Students learn how to make kimchi at an innovation school.


An Interview with Ki Young Chung by Dae-Han Song | Oct 5, 2014

International Strategy Center Policy and Research Coordinator Dae-Han Song met with the Secretary General of the Seoul Gang-Seo Elementary Schools Branch of the Korean Teachers and Educational Workers Union (KTU), Chung Ki Young, who is also a teacher at the Shineun Innovation Elementary School. They discussed the KTU’s history and its struggles to transform Korean education in July 2014.

Dae-Han Song: Can you briefly tell us about the history of the Korean Teachers and Educational Workers Union?

Ki Young Chung:There were some stirrings among teachers ever since Park Chung Hee, but we made our big debut as an organization after the 1987 Great June Uprising with the formation of the National Teacher’s Association. In 1989, we became the Korean Teacher and Education Worker’s Union. In response to the formation of our union, the government fired 1,527 teachers. It sent shockwaves through the public. Teachers, who had some of the most stable jobs, had been fired en masse just for starting a union. It was the first time something like this had ever happened. They were eventually re-instated 3-4 years later when Kim Yong Sam took office. Yet, during the period they were unemployed, the employed teachers supported them while they actively built up the union.

> [Assignment 1]
Answer these questions about the interview on the Korean teachers' union:
(a) In what month and year did Dae-Han Song and Chung Ki Young have their discussion?
(b) How many teachers did the government fire after the union was formed?
(c) When Kim Yong Sam took office, how long had it been since the teachers were fired?
> [Assignment 2] Resume the interview on the Korean teachers' union, starting right after its last sentence.

> [The data]
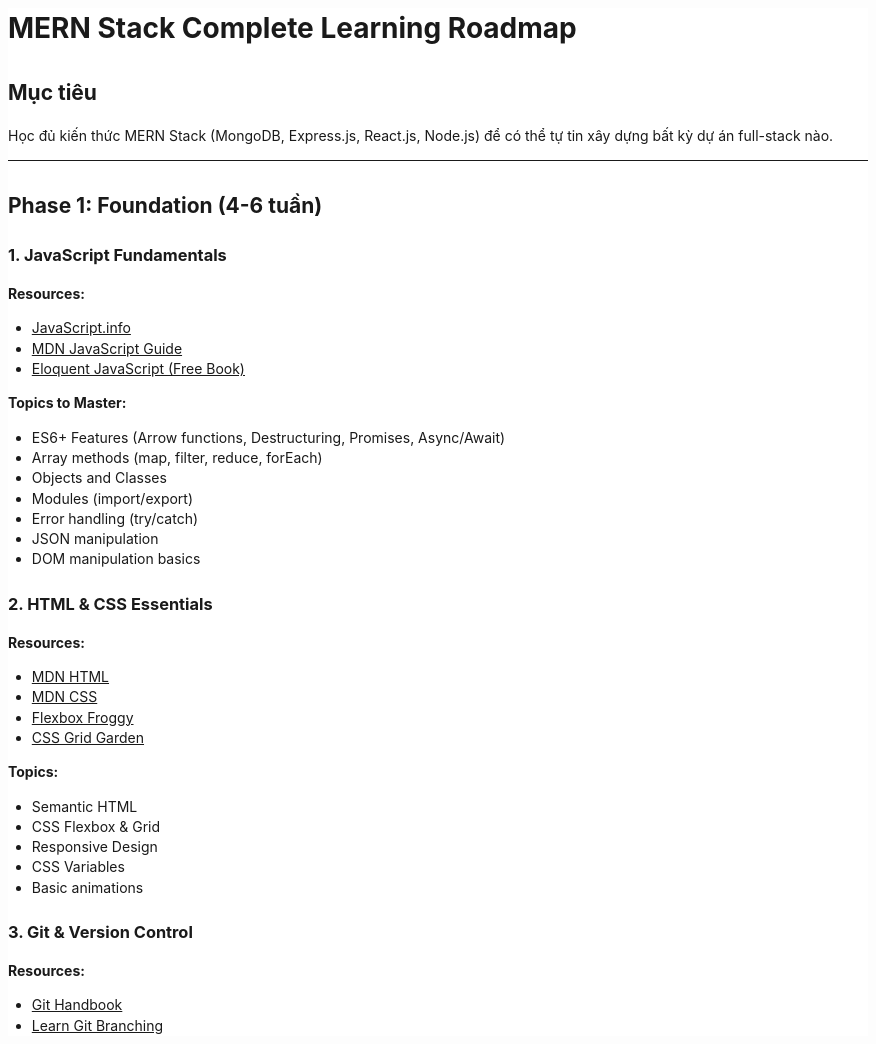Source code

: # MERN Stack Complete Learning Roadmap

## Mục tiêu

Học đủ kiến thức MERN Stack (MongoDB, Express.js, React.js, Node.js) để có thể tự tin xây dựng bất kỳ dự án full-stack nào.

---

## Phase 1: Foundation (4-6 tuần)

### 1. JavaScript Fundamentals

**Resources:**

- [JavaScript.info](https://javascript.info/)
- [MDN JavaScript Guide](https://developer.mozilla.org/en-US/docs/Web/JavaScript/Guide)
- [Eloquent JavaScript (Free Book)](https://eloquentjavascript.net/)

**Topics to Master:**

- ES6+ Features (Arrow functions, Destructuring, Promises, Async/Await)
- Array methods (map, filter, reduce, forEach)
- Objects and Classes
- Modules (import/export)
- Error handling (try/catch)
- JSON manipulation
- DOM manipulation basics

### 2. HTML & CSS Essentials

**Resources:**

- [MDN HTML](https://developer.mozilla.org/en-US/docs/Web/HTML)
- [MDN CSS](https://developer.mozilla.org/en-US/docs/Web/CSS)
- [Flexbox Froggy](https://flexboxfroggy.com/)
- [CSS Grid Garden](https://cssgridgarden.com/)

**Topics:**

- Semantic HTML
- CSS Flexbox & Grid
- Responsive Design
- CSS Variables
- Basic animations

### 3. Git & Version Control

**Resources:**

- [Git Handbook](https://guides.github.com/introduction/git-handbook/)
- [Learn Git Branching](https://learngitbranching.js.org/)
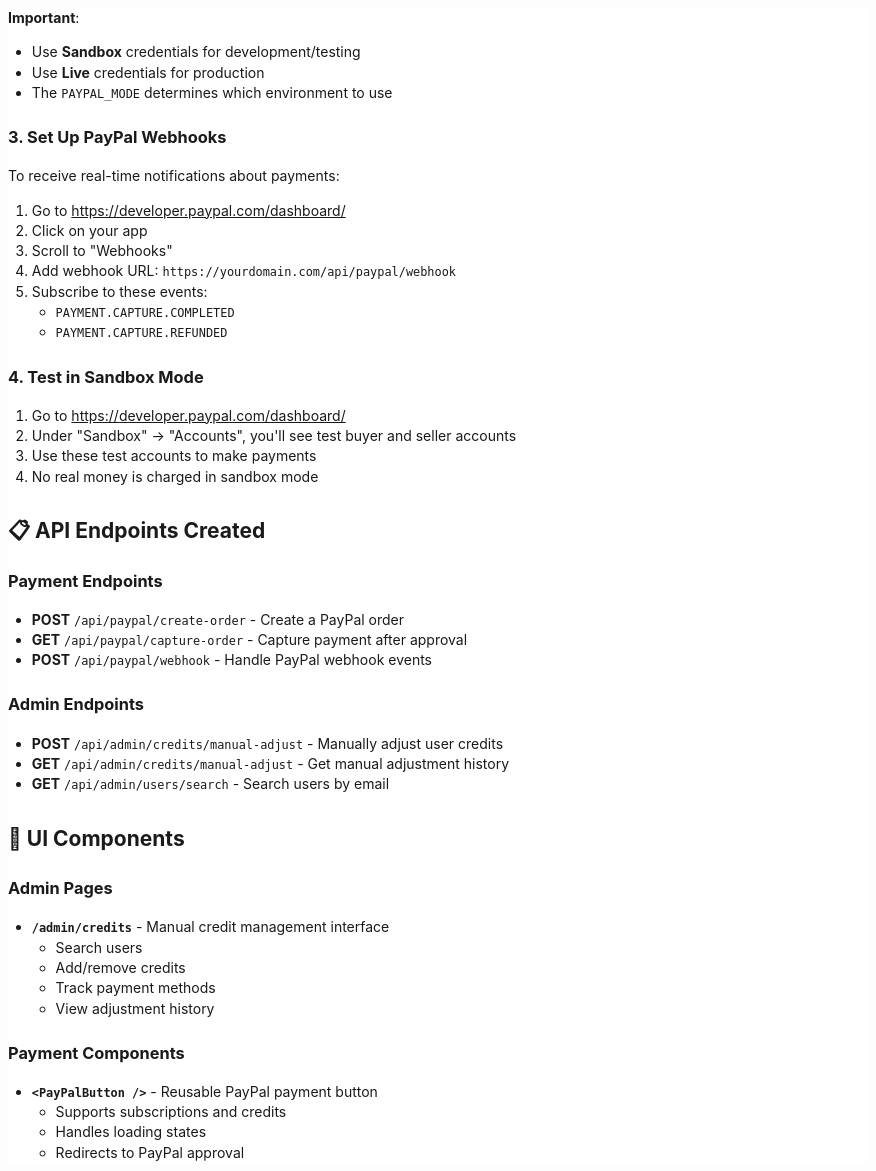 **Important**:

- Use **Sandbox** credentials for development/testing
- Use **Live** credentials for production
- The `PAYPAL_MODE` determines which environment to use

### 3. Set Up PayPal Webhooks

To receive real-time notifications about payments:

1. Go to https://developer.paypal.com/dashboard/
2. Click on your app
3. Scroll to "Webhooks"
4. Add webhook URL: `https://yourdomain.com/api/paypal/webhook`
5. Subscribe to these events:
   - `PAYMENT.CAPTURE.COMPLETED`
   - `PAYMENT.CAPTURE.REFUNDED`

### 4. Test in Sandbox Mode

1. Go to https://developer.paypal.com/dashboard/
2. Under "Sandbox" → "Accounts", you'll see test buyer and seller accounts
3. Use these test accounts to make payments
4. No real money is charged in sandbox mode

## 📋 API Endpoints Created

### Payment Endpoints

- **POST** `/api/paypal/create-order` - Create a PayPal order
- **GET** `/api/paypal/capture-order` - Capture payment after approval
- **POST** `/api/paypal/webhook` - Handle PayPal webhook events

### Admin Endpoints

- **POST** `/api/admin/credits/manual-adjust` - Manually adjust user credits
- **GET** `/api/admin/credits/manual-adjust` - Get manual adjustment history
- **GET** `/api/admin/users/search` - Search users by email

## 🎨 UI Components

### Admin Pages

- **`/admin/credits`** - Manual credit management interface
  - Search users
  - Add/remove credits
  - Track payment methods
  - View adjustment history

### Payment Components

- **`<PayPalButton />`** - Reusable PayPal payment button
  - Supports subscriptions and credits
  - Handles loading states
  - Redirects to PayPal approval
==
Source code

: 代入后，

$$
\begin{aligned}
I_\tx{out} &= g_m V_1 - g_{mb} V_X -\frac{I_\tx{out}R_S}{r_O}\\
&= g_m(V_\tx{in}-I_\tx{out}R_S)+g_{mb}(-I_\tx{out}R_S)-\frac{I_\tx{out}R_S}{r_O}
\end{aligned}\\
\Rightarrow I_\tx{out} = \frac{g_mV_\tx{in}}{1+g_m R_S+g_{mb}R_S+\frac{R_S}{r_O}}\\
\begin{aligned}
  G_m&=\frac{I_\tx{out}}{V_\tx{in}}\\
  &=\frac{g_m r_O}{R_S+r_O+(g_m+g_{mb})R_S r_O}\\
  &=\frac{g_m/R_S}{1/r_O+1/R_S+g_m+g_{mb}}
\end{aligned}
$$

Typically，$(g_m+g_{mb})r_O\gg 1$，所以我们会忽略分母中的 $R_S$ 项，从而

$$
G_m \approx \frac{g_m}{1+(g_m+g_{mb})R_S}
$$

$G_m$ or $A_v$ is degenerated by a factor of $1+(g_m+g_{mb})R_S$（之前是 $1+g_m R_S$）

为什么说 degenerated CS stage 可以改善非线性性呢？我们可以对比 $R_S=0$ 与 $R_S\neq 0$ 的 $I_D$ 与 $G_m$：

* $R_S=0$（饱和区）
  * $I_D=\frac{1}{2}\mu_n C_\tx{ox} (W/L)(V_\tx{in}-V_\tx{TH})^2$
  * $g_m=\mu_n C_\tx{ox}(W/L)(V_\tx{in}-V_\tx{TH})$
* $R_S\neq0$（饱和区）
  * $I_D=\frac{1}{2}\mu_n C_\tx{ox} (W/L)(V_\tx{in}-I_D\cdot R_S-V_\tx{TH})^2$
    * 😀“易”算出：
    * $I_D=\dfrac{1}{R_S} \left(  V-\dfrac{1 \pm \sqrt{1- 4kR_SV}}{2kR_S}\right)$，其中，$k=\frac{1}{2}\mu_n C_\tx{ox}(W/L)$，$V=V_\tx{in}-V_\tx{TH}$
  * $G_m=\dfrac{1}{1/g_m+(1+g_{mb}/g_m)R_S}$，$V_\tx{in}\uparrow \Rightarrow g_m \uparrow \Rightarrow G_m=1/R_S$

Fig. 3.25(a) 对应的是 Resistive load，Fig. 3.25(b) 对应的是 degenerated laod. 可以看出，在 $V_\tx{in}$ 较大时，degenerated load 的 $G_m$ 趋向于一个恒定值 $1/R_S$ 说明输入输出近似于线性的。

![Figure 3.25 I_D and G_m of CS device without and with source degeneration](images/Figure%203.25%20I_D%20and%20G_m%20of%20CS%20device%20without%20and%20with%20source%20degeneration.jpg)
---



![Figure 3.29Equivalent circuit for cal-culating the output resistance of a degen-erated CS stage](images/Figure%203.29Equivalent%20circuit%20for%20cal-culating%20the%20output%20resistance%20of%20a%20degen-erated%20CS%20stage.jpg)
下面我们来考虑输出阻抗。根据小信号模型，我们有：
==
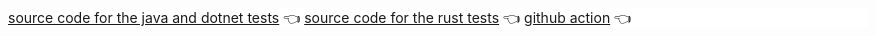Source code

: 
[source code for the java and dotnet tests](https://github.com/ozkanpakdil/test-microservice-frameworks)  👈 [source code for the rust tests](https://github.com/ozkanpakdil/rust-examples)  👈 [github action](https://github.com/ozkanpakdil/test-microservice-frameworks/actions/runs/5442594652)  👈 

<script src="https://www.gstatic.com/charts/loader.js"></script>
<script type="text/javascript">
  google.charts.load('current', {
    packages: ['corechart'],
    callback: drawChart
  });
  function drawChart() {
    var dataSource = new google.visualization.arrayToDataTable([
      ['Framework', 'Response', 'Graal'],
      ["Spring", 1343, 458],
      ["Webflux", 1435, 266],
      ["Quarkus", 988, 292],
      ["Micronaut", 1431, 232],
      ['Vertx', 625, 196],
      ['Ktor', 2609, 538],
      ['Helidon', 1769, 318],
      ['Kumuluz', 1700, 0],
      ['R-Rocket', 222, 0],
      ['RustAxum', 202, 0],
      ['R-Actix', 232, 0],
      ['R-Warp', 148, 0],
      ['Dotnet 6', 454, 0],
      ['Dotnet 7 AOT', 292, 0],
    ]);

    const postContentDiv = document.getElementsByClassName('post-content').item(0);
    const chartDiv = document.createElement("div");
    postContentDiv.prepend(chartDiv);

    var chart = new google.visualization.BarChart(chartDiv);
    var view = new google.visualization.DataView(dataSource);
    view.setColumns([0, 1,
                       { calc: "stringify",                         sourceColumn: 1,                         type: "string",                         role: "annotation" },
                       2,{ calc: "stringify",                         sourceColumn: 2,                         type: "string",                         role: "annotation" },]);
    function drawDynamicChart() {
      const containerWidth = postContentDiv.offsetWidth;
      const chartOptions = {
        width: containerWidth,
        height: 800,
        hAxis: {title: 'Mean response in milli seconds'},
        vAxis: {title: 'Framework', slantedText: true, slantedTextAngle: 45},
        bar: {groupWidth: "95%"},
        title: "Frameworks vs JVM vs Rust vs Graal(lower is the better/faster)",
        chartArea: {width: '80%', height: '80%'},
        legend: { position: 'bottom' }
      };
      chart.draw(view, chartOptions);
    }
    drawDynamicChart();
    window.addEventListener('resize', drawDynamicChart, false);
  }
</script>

> [Exercise result 1]
(a) July 2014
(b) 1,527
(c) 3-4 years

> [Exercise result 2]
We became a legal union recognized by the school system in 1999. In our heyday, we numbered 100,000. Now, we are about 60,000. And as you know, repression started under President Lee Myung Bak [when the union issued a “state of affairs” statement critical of his administration], and it has continued to this day under President Park Geun-Hye. President Park stripped us of our union status in June [because of our policy of including fired teachers in our union ranks.]

Dae-Han Song: Why the repression during the Lee and, now, under the Park Administration?

Ki Young Chung: Well, our goal is to reform the education system. We are fighting for “true education.” Among our demands is one for greater transparency in the management of private schools. Behind the private schools are the chaebols who use the schools as money making ventures. So the KTU has been in the forefront of demands for greater transparency in these schools. With over 60,000 members who are public servants and regular workers, we are a fairly powerful union. So, of course we can’t but incur the hatred of those in power. The bill for greater transparency in private schools has yet to pass the National Assembly.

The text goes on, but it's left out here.